Data Source: https://github.com/MrJay10/banking-faq-bot/blob/master/BankFAQs.csv
library(dplyr)
##
## Attaching package: 'dplyr'
## The following objects are masked from 'package:stats':
##
## filter, lag
## The following objects are masked from 'package:base':
##
## intersect, setdiff, setequal, union
library(readr)
# Chatbot for Bank FAQs
# Methdology
# 1. Convert training questions into document term matrix (sparse matrix with 1s and 0s)
# 2. Match the matrix of each training question with its corresponding answer to form a training matrix
# 3. Train SVM model with the training matrix
# 4. Propose a testing question
# 5. Convert the testing question into document term matrix (sparse matrix with 1s and 0s)
# 6. Merge the testing DTM with training DTM, with testing DTM 1s for all terms and training DTM 0s for all terms
# 7. Predict the answer with the trained SVM model
# read data
data = read.csv(url("https://raw.githubusercontent.com/MrJay10/banking-faq-bot/master/BankFAQs.csv"), stringsAsFactors = TRUE )
# 1. Convert training questions into document term matrix (sparse matrix with 1s and 0s)
#clean the text
library(SnowballC)
library(tm)
## Warning: package 'tm' was built under R version 4.2.3
## Loading required package: NLP
corpus = VCorpus(VectorSource(data$Question))
corpus = tm_map(corpus, content_transformer(tolower))
corpus = tm_map(corpus, removeNumbers)
corpus = tm_map(corpus, removePunctuation)
# corpus = tm_map(corpus, removeWords, stopwords())
corpus = tm_map(corpus, stemDocument)
corpus = tm_map(corpus, stripWhitespace)
# convert to DTM
dtm = DocumentTermMatrix(corpus)
# convert to dataframe
dataset = as.data.frame(as.matrix(dtm))
# 2. Match the matrix of each training question with its corresponding answer to form a training matrix
data_train= cbind(data['Answer'], dataset)

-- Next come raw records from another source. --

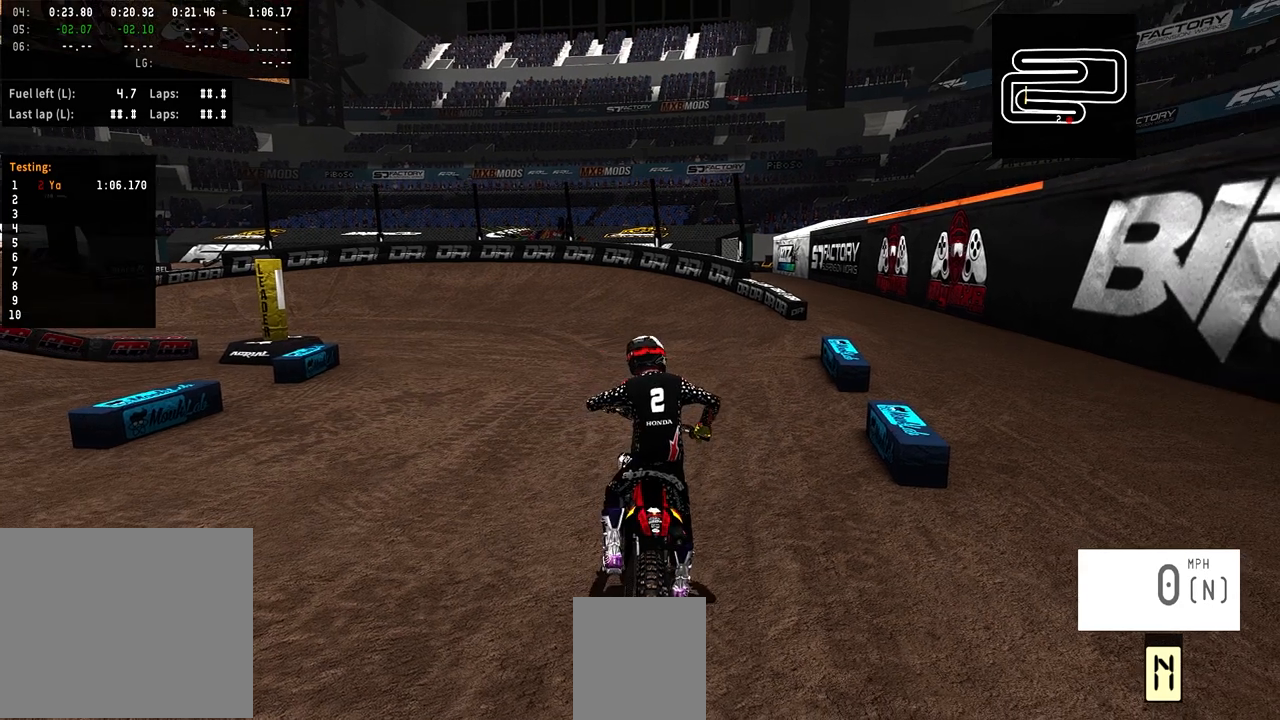
{"buttons": [], "left_stick": "center", "right_stick": "center", "events": [[267, "right_stick", "center"], [367, "left_stick", "center"]]}
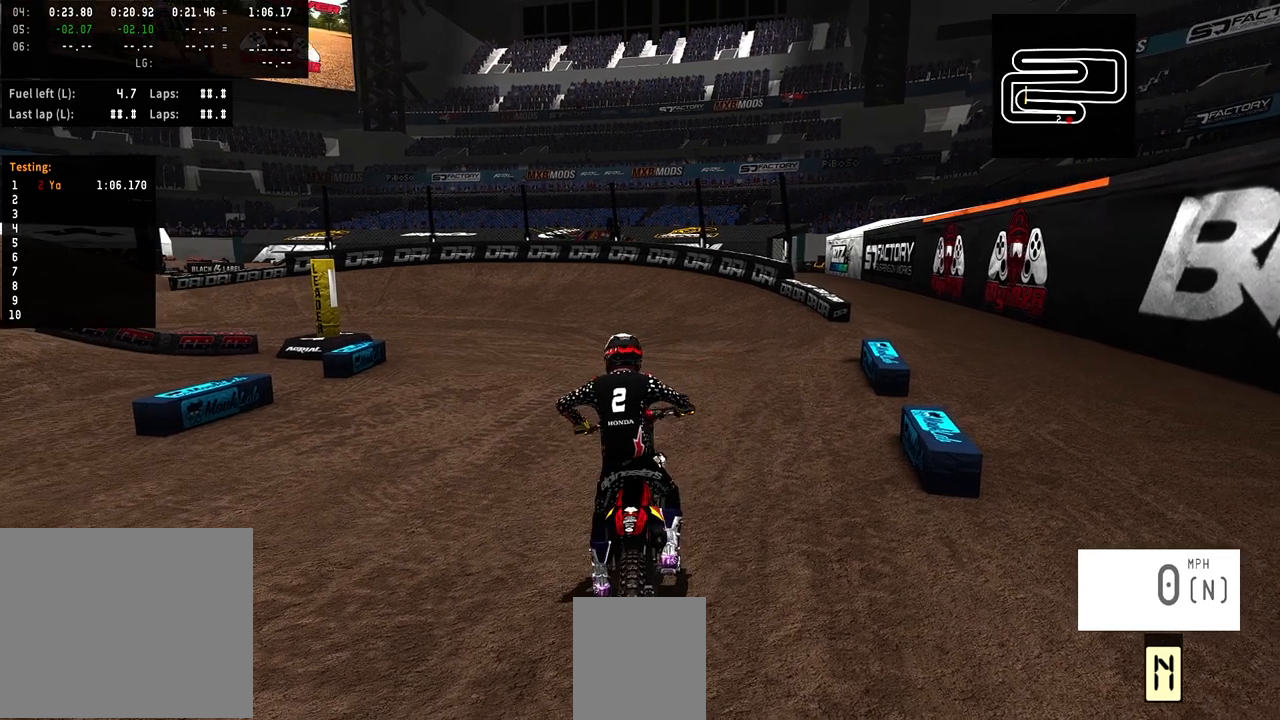
{"buttons": [], "left_stick": "left", "right_stick": "left", "events": [[333, "left_stick", "left"], [400, "right_stick", "left"]]}
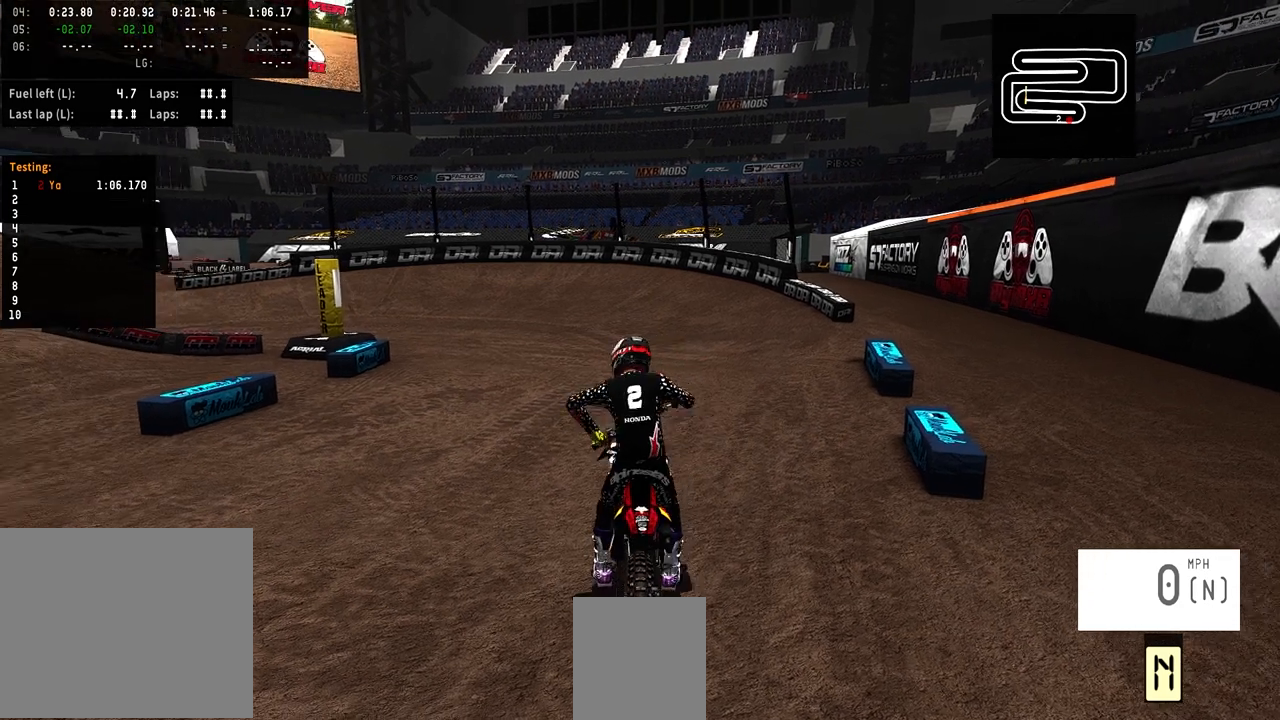
{"buttons": [], "left_stick": "right", "right_stick": "center", "events": [[300, "left_stick", "center"], [367, "left_stick", "right"], [367, "right_stick", "center"]]}
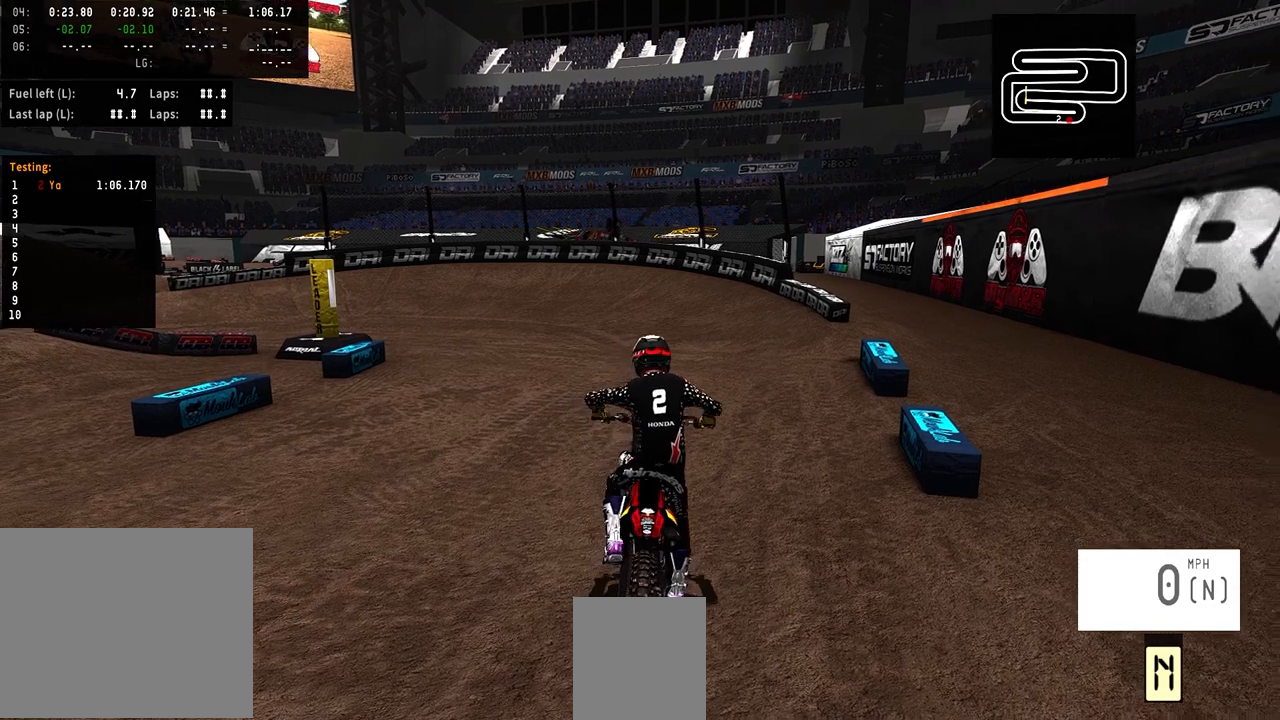
{"buttons": [], "left_stick": "center", "right_stick": "center", "events": [[67, "left_stick", "center"]]}
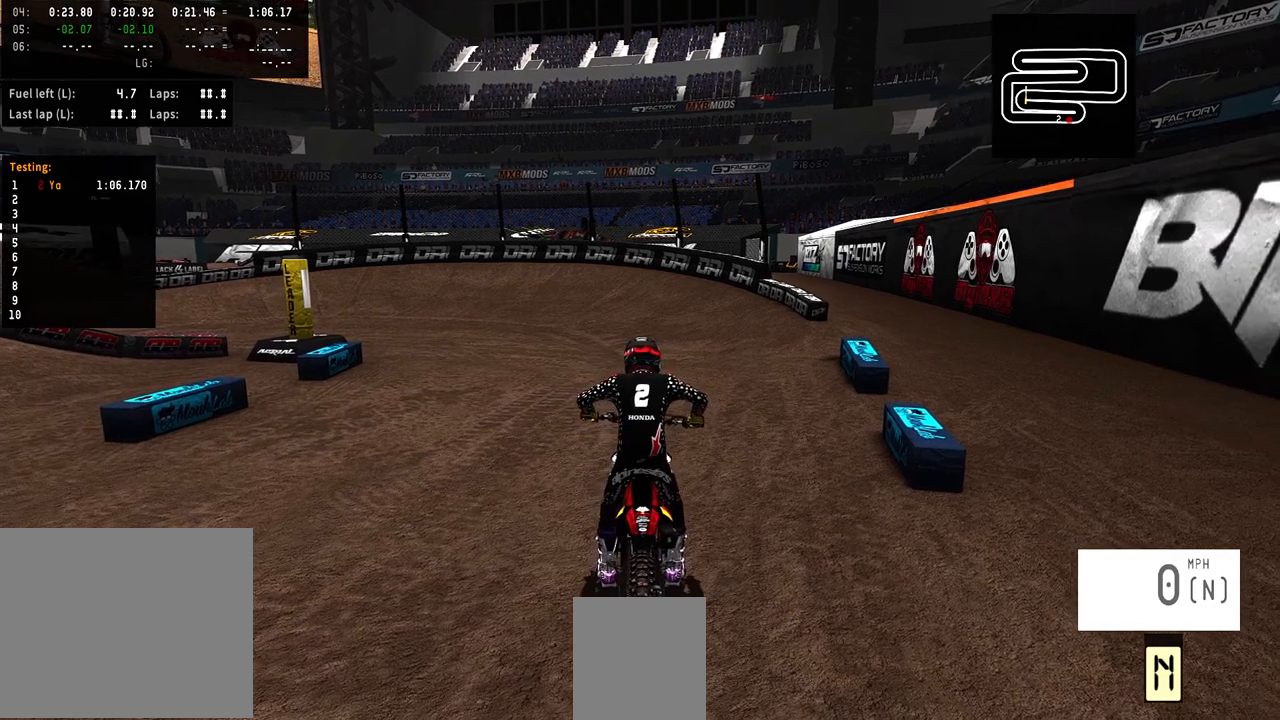
{"buttons": [], "left_stick": "center", "right_stick": "center", "events": []}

#Check size of training data
dim(data_train)
## [1] 1764 1040
#Sampling data for training model
train_dt <- data_train[sample(1:nrow(data_train), size = 1040*0.3), ]
# 3. Train SVM model with the training matrix
library("e1071")
svmfit = svm(Answer ~., train_dt, kernel = "linear", cost = 100, scale = FALSE, type = "C-classification")
# 4. Propose a testing question and build the prediction function
pred = function(x){
# 5. Convert the testing question into document term matrix (sparse matrix with 1s and 0s)
#clean the text
corpus = VCorpus(VectorSource(x))
corpus = tm_map(corpus, content_transformer(tolower))
corpus = tm_map(corpus, removeNumbers)
corpus = tm_map(corpus, removePunctuation)
# corpus = tm_map(corpus, removeWords, stopwords())
corpus = tm_map(corpus, stemDocument)
corpus = tm_map(corpus, stripWhitespace)
# convert to DTM
dtm = DocumentTermMatrix(corpus)
# convert to dataframe
data_test = as.data.frame(as.matrix(dtm))
# 6. Merge the testing DTM with training DTM, with testing DTM 1s for all terms and training DTM 0s for all terms
add_data = dataset[1,]
add_data[add_data == 1] = 0
data_test=cbind(data_test,add_data)
# 7. Predict the answer with the trained SVM model
p = predict(svmfit, data_test)
answer = as.character(p)
# Predict
paste("Answer:", answer)
}
pred(" ")
## [1] "Answer: In case your card gets lost or stolen, all you have to do is call HDFC Bank PhoneBanking immediately and report the loss of your card. This facility is available 24 hrs. on all days. In case if you have been issued a back-up card in the kit, you can activate the back-up card by calling HDFC Bank Phone Banking or through Prepaid NetBanking. Once the back-up card is activated, all the funds from primary card will be transferred automatically to the back up card."